Business Sector is Failing Diversity
A recent report released by Green Park has exposed the failing diversity across the business sector, as the number of ethnic minorities and women gaining leadership has become a growing concern.
Despite a campaign by former business secretary Vince Cable to encourage at least one non-white director by 2020, there is still a decline in the number of diverse managers being promoted for the boardroom. While women are maintaining a steady growth in the competition for leadership, the ethnic diversity of those within FTSE 100 companies is nose diving at a drastic level.
Women now comprise 12.6% of executives, and hold 27.9% of non-executive positions, but little has really changed at board level with an increase from 18.7% from last year’s 18.2%. It’s a slow and steady rise of women at Top 20 and Top 100 positions, and although it offers some encouragement in the case of gender, there is still something of a pipeline for women to be able to gain more executive roles. As women continue to feature disproportionately as non-executive board directors, the true level of influence is far smaller than the numbers suggest.
“Regardless of the focus on increasing diversity within the UK’s FTSE 100 to help businesses become more competitive around the world, the research that has been found clearly illustrates that companies are getting less ethnically diverse rather than more in the past year,” Raj Tulsiani, chief executive of Green Park explained to The Guardian.
As discovered by the report there are no ethnic Chinese or Asian executive directors in the FTSE 100, even though there is a significant importance for businesses to embrace Asian economies as trading partners. In total the FTSE 100 lost the equivalent of 40 if its 480 non-white leaders, whilst the number of all white boards has grown by 11%.

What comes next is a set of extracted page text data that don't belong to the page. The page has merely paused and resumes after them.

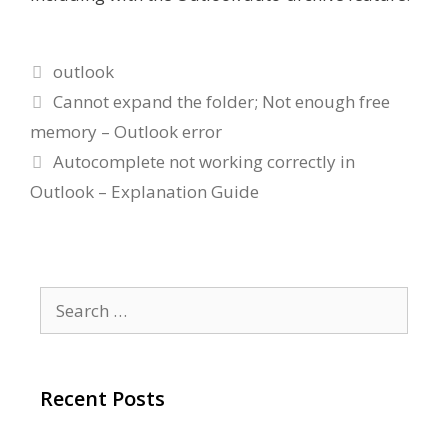
Categories
outlook
Cannot expand the folder; Not enough free
memory – Outlook error
Autocomplete not working correctly in
Outlook – Explanation Guide
Search
for:
Recent Posts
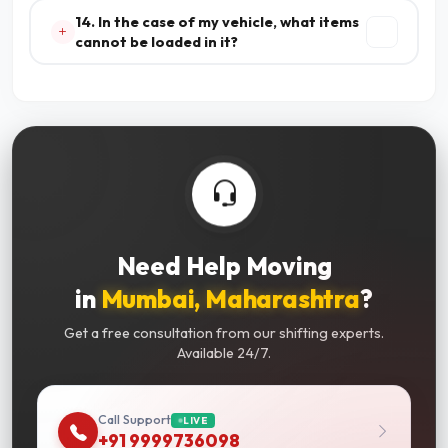
14. In the case of my vehicle, what items
cannot be loaded in it?
Need Help Moving
in
Mumbai, Maharashtra
?
Get a free consultation from our shifting experts.
Available 24/7.
Call Support
LIVE
+91 9999736098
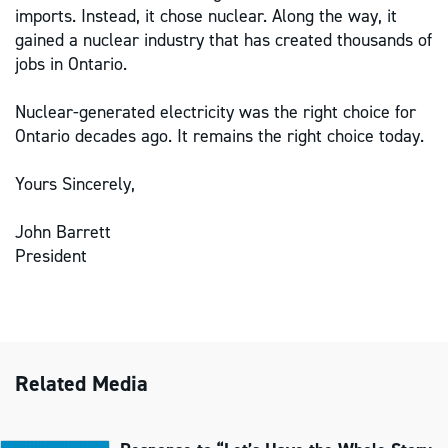
imports. Instead, it chose nuclear. Along the way, it
gained a nuclear industry that has created thousands of
jobs in Ontario.
Nuclear-generated electricity was the right choice for
Ontario decades ago. It remains the right choice today.
Yours Sincerely,
John Barrett
President
Related Media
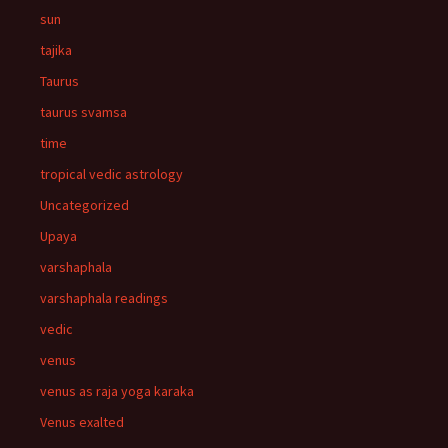
sun
tajika
Taurus
taurus svamsa
time
tropical vedic astrology
Uncategorized
Upaya
varshaphala
varshaphala readings
vedic
venus
venus as raja yoga karaka
Venus exalted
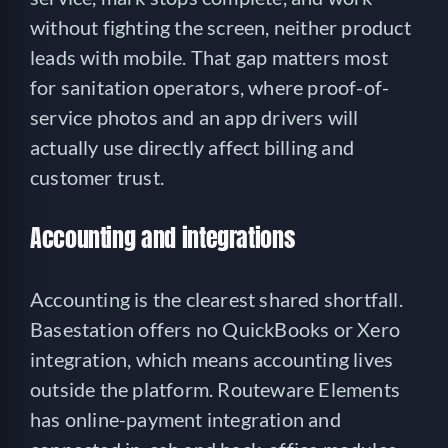
without fighting the screen, neither product
leads with mobile. That gap matters most
for sanitation operators, where proof-of-
service photos and an app drivers will
actually use directly affect billing and
customer trust.
Accounting and integrations
Accounting is the clearest shared shortfall.
Basestation offers no QuickBooks or Xero
integration, which means accounting lives
outside the platform. Routeware Elements
has online-payment integration and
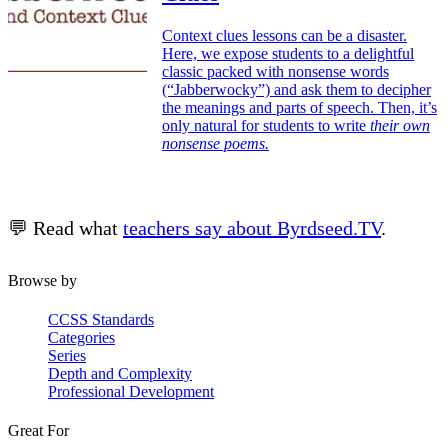
Context clues lessons can be a disaster.
Here, we expose students to a delightful
classic packed with nonsense words
(“Jabberwocky”) and ask them to decipher
the meanings and parts of speech. Then, it’s
only natural for students to write
their own
nonsense poems.
💬 Read what
teachers say about Byrdseed.TV
.
Browse by
CCSS Standards
Categories
Series
Depth and Complexity
Professional Development
Great For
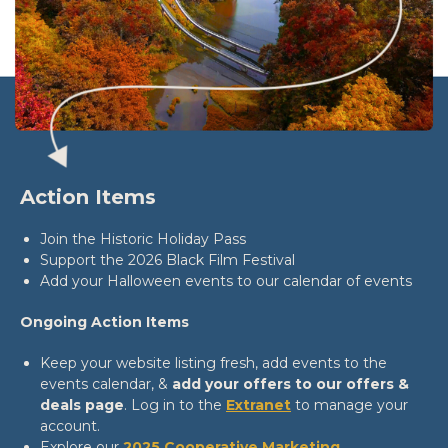
Action Items
Join the Historic Holiday Pass
Support the 2026 Black Film Festival
Add your Halloween events to our calendar of events
Ongoing Action Items
Keep your website listing fresh, add events to the
events calendar, &
add your offers to our offers &
deals page
. Log in to the
Extranet
to manage your
account.
Explore our
2025 Cooperative Marketing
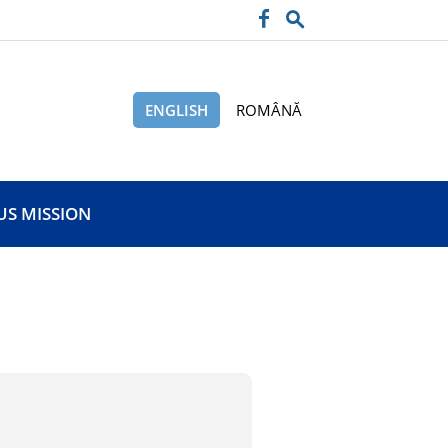
ENGLISH
ROMÂNĂ
US MISSION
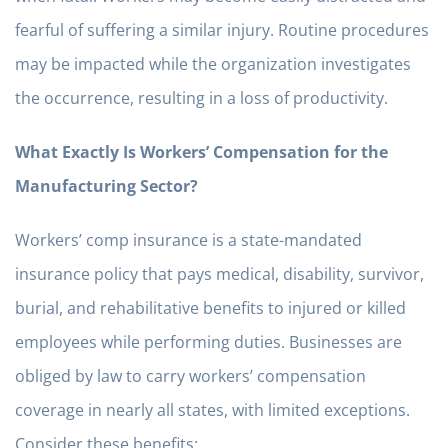
fearful of suffering a similar injury. Routine procedures
may be impacted while the organization investigates
the occurrence, resulting in a loss of productivity.
What Exactly Is Workers’ Compensation for the
Manufacturing Sector?
Workers’ comp insurance is a state-mandated
insurance policy that pays medical, disability, survivor,
burial, and rehabilitative benefits to injured or killed
employees while performing duties. Businesses are
obliged by law to carry workers’ compensation
coverage in nearly all states, with limited exceptions.
Consider these benefits:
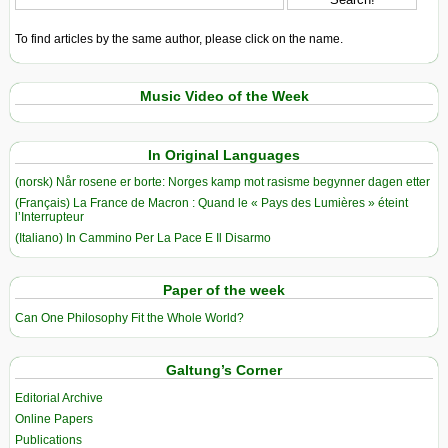
To find articles by the same author, please click on the name.
Music Video of the Week
In Original Languages
(norsk) Når rosene er borte: Norges kamp mot rasisme begynner dagen etter
(Français) La France de Macron : Quand le « Pays des Lumières » éteint
l’Interrupteur
(Italiano) In Cammino Per La Pace E Il Disarmo
Paper of the week
Can One Philosophy Fit the Whole World?
Galtung’s Corner
Editorial Archive
Online Papers
Publications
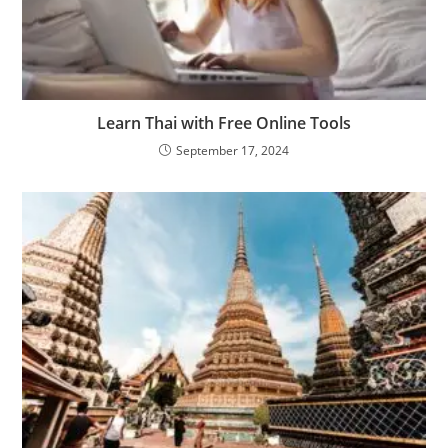
Learn Thai with Free Online Tools
September 17, 2024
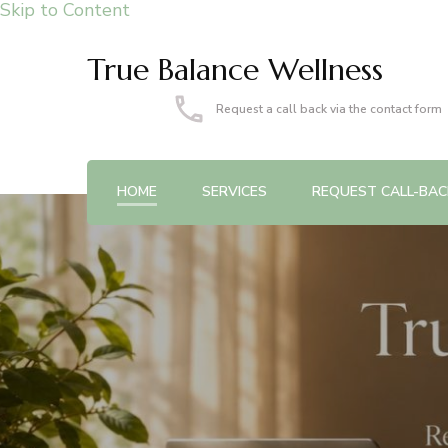
Skip to Content
True Balance Wellness
Request a call back via the contact form
HOME
SERVICES
REQUEST CALL-BAC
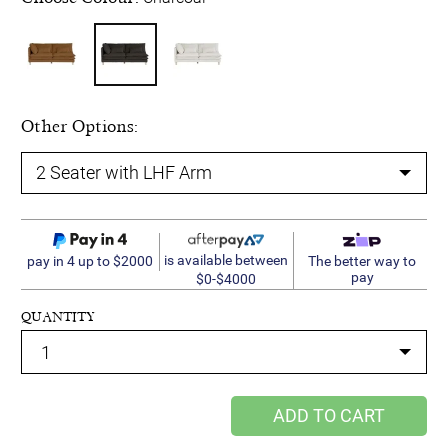
Other Options:
is available between
pay in 4 up to $2000
The better way to
pay
$0-$4000
QUANTITY
ADD TO CART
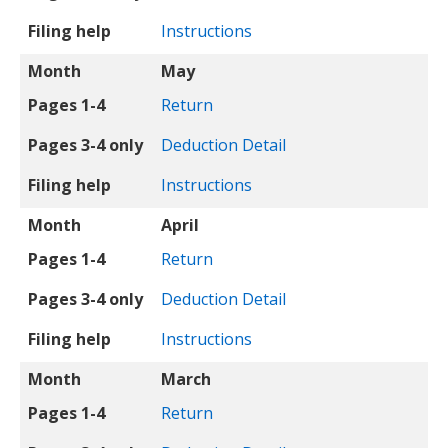
Filing help
Instructions
Month
May
Pages 1-4
Return
Pages 3-4 only
Deduction Detail
Filing help
Instructions
Month
April
Pages 1-4
Return
Pages 3-4 only
Deduction Detail
Filing help
Instructions
Month
March
Pages 1-4
Return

Britain’s “widening diversity deficit” is putting the UK’s companies at a huge disadvantage when it comes to doing business on a global scale, as the deeper understanding of diversity is a tool that can develop a company’s growth.
Talent management is the only way forward to encourage the employment of the most successful educational demographic in the UK as it genuinely brings people of different outlook, experience and culture to the table.
The Financial Reporting Council has indicated that next year, the definition of ‘diversity’ should be expanded to include ‘and race’ in the UK Corporate Governance Code, which will have a momentous impact on reinforcing diversity including race and encouraging a future-proof workforce. Employers need to ensure that their performance and appraisal processes are fair and transparent so that all staff have equal opportunities for career progression.
Big companies now need to ask themselves why they are not drawing on some the most talented minorities that could provide them with a competitive edge.